Tethered or untethered for development property VR?
This is a tough question as both have their pros and cons. So-called ‘tethered’ virtual reality technology (such as Oculus Rift or HTC Vive) ‘tether’ a user to a powerful PC and allow that user to walk around within a defined space. (Note: Microsoft HoloLens is a higher-quality tethered device but is more strictly for ‘Augmented Reality’ use.)
At present, the quality for tethered devices is higher but so is the price of the headset (anywhere from A$800 each). On the plus side, if you’re inviting visitors to your space, you need only buy a few headsets.
‘Untethered’ versions (such as Samsung Gear VR or Google Cardboard) offer a slightly lower-quality immersive experience but, at around A$6-15 for a Google Cardboard headset, so you can afford to give them away. Once potential buyers receive the headset, they can simply download an app to their mobile phone and stream the experience in the comfort of their own home.
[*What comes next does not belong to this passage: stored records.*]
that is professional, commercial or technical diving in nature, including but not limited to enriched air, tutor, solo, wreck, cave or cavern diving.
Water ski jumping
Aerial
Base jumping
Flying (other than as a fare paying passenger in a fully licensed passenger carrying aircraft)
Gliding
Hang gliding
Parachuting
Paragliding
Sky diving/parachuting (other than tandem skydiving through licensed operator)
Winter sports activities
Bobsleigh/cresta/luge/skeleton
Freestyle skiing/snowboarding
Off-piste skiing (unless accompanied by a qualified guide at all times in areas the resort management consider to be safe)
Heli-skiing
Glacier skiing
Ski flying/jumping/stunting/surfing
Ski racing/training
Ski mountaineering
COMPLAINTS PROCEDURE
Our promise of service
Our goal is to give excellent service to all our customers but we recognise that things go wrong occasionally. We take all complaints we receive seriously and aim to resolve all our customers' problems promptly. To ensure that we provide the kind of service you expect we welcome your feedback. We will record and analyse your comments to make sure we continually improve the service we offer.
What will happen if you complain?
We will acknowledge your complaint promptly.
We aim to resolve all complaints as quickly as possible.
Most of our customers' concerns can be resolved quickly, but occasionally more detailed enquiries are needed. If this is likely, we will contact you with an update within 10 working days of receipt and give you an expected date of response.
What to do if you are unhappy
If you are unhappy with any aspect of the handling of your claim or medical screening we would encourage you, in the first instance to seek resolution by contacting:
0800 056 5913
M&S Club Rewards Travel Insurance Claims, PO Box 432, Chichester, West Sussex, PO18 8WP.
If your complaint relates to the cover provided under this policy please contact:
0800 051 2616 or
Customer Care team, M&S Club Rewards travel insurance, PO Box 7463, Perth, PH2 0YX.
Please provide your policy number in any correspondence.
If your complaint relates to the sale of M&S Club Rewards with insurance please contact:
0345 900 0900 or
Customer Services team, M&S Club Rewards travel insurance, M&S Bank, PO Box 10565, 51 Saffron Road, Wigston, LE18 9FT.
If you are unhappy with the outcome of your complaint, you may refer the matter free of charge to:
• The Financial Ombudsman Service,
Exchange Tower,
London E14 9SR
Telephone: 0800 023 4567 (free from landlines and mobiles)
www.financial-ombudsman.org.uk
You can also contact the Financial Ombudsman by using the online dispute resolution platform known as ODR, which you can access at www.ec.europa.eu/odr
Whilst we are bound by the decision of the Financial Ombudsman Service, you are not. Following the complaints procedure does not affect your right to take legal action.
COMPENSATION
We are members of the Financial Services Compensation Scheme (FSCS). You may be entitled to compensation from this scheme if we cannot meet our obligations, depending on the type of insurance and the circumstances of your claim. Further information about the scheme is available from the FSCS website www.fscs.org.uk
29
VR is here to stay in the real estate development market
We’ve seen how Laing+Simmons and Wagstaffs are using VR to help developers, planners and buyers. VR is a powerful tool for real estate developers and the market is growing. Goldman Sachs estimate the market for VR in real estate is likely to be around US$2.6 billion by 2025, trebling from its current base.
“Goldman Sachs estimate the real estate VR market will be US$2.6 billion by 2025.”
To put this in perspective; who’d have believed in 1990, when mobile phones were the size of a house brick, that your phone would not only fit in your pocket but become your primary communications and information tool?
VR has the potential to be all your smartphone offers and more. Get the edge. Consumers will demand it.